As mentioned on IRC, I have no clue. The option was not presented in the setup options as far as I know.

@DeltaQuad ok thank you, @Andrew can you look at this when you get a second? I'm not sure what's going on at the moment in this project.

Change 334224 had a related patch set uploaded (by Andrew Bogott):
Keystone: Assign more threads to the admin API uwsgi handler

https://gerrit.wikimedia.org/r/334224

The interesting part in that log is this:

hostname: Name or service not known

That means that the instance didn't get a DNS record. That seems to be because designate is asking keystone to resolve some things and keystone is refusing the connection. This is all very fragile, but the attached patch may get us around the 'keystone too busy' issue at least.
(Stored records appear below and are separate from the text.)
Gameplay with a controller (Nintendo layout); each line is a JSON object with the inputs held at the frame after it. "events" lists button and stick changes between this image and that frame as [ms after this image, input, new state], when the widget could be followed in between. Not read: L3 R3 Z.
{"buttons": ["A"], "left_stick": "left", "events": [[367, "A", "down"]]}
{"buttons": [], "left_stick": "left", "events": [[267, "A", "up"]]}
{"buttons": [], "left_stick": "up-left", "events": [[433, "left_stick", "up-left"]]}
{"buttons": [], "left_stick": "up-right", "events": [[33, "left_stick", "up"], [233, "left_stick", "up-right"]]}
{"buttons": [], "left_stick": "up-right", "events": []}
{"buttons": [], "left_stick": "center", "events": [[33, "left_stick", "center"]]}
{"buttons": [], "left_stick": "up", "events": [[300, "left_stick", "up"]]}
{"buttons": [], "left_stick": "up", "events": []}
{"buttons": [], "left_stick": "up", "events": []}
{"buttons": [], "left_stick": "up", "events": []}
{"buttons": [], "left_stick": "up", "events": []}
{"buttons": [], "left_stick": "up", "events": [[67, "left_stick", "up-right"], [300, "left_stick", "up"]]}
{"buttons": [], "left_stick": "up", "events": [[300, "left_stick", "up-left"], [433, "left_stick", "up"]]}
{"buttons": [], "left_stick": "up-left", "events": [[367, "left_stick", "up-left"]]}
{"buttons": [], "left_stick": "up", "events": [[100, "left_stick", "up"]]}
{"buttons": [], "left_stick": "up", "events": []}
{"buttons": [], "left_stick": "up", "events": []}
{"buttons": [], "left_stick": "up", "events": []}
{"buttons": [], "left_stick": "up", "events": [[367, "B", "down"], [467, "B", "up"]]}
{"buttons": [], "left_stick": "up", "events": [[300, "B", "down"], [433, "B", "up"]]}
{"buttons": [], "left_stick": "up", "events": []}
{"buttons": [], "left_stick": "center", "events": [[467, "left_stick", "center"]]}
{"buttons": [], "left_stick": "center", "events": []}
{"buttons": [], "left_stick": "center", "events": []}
In any case, this is most likely an intermittent error, so retrying is always a good approach.

Change 334224 merged by Andrew Bogott:
Keystone: Assign more threads to the admin API uwsgi handler

https://gerrit.wikimedia.org/r/334224

Change 334228 had a related patch set uploaded (by Andrew Bogott):
Designate sink: Don't use keystone to resolve project_id

https://gerrit.wikimedia.org/r/334228

https://gerrit.wikimedia.org/r/#/c/334224/ (add more threads) doesn't seem to help much... something must be leaking connections. I'll have to dig deeper into the uwsgi setup to see why this is so touchy.

Change 334228 merged by Andrew Bogott:
Designate sink: Don't use keystone to resolve project_id

https://gerrit.wikimedia.org/r/334228

Andrew claimed this task.

334228 should resolve this issue (although not the general keystone performance problem.) Delete and recreate your instance and all should be well.

Mentioned in SAL (#wikimedia-labs) [2017-01-26T05:19:07Z] <AmandaNP> delete utrs-live and utrs-database per T156297

@Andrew It appears recreation was successful, although the number of notices on the console output is crazy. Is that to be expected?

I'm not sure I know what you mean by the 'console output'. If you're talking about the system log then, yes, it always tells you a lot.